▶ _WHAT YOU HAVE TO DO_
Transcribe the records that follow in their entirety, omitting any pictures.

DATA SUPPLIED START

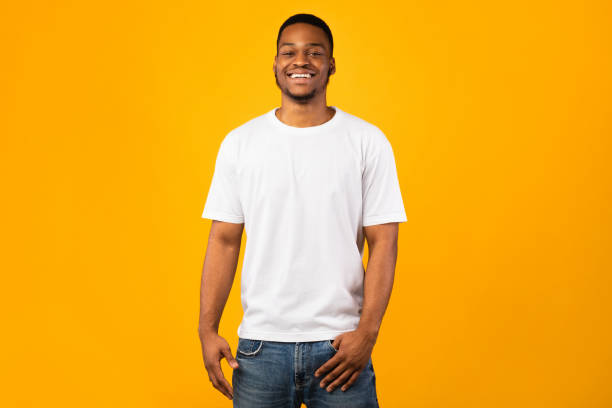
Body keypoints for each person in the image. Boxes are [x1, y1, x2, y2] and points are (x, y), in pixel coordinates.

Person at [198, 13, 407, 407]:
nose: (301, 61)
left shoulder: (367, 141)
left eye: (315, 52)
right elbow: (224, 241)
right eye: (289, 52)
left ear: (331, 64)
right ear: (275, 64)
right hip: (260, 350)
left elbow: (385, 243)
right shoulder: (241, 143)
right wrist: (207, 330)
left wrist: (368, 333)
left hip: (341, 347)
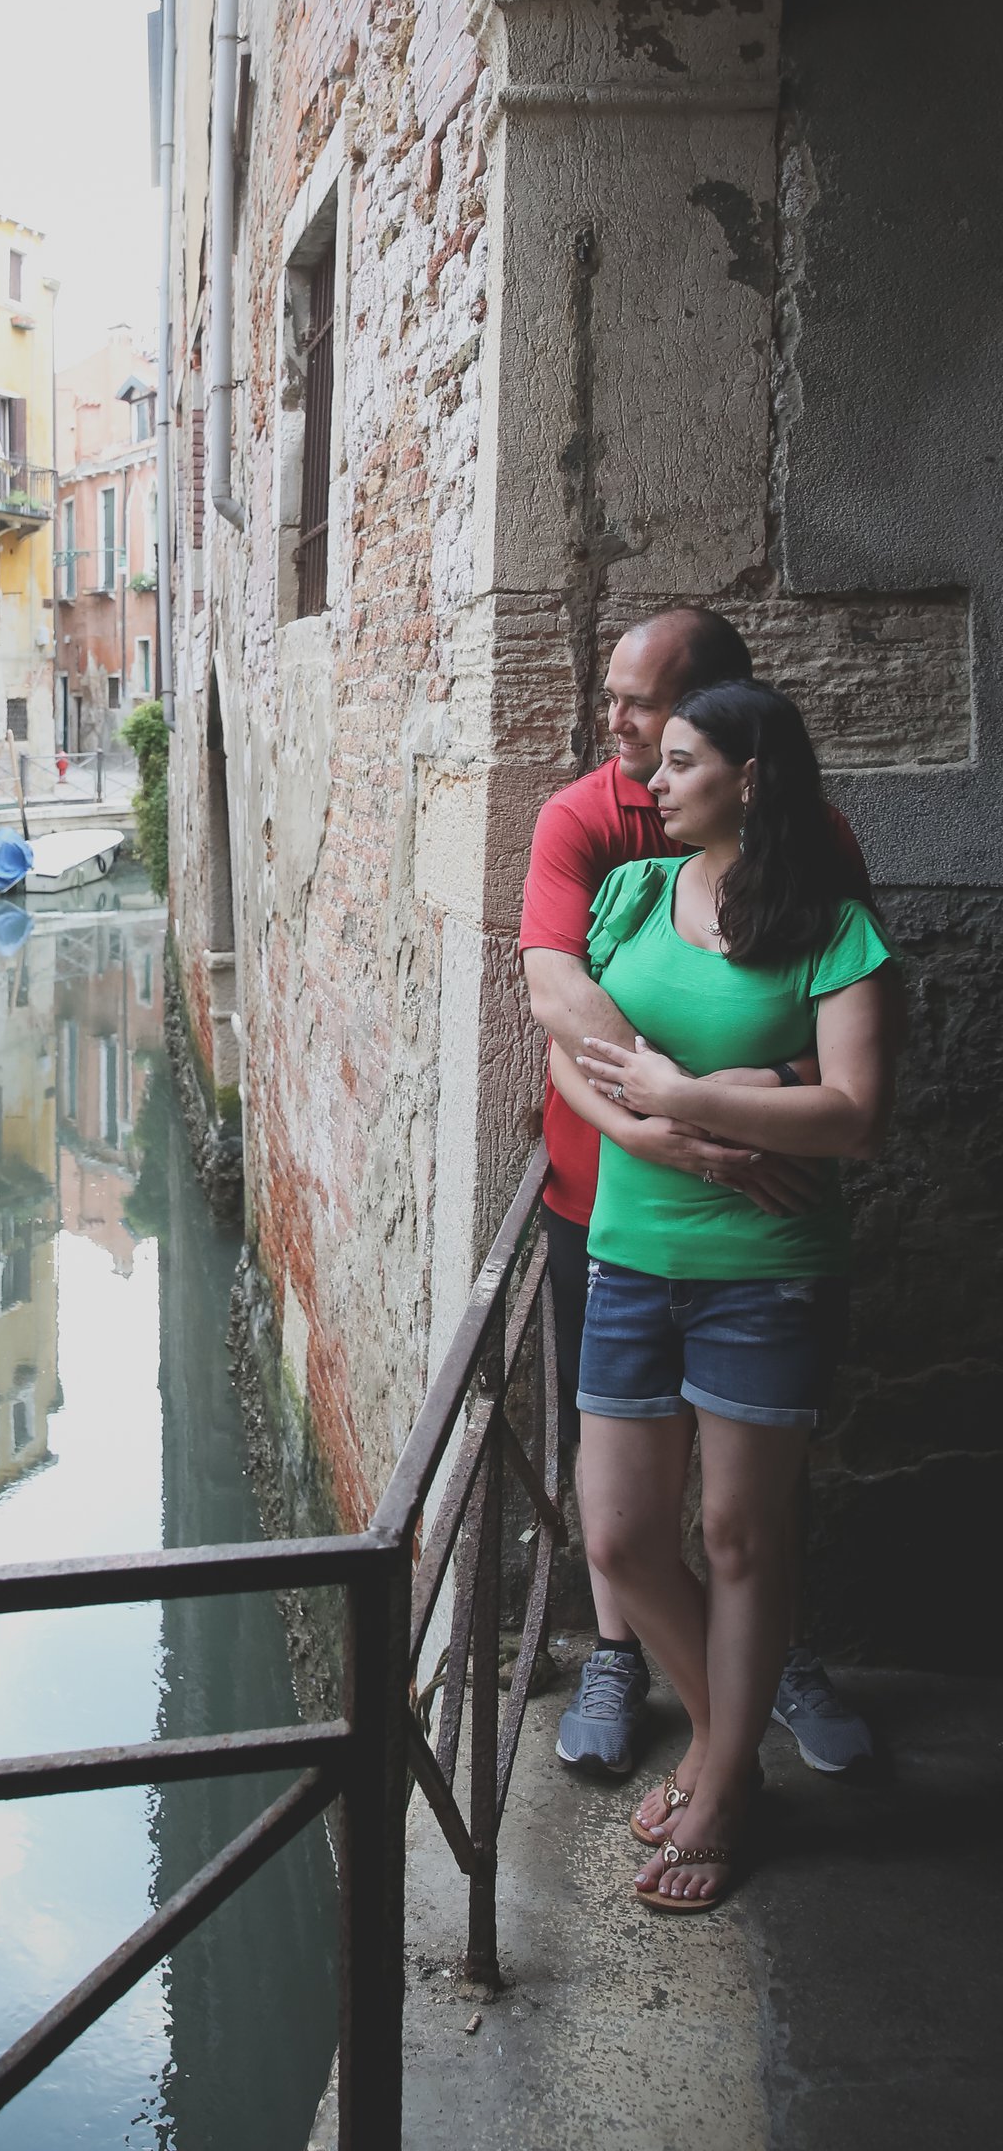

DATA SUPPLIED END

▶ _ANSWER BOX_
Body keypoints for each person in the image. Boxes are [x1, y1, x2, y2] and points are (x, y), in pixel coordinates.

Person at [198, 13, 407, 407]:
nose: (301, 61)
left shoulder: (367, 141)
left eye: (315, 52)
right elbow: (224, 241)
right eye: (289, 52)
left ear: (331, 64)
right ear: (275, 64)
right hip: (260, 350)
left elbow: (385, 243)
right shoulder: (241, 143)
right wrist: (207, 330)
left wrist: (368, 333)
left hip: (341, 347)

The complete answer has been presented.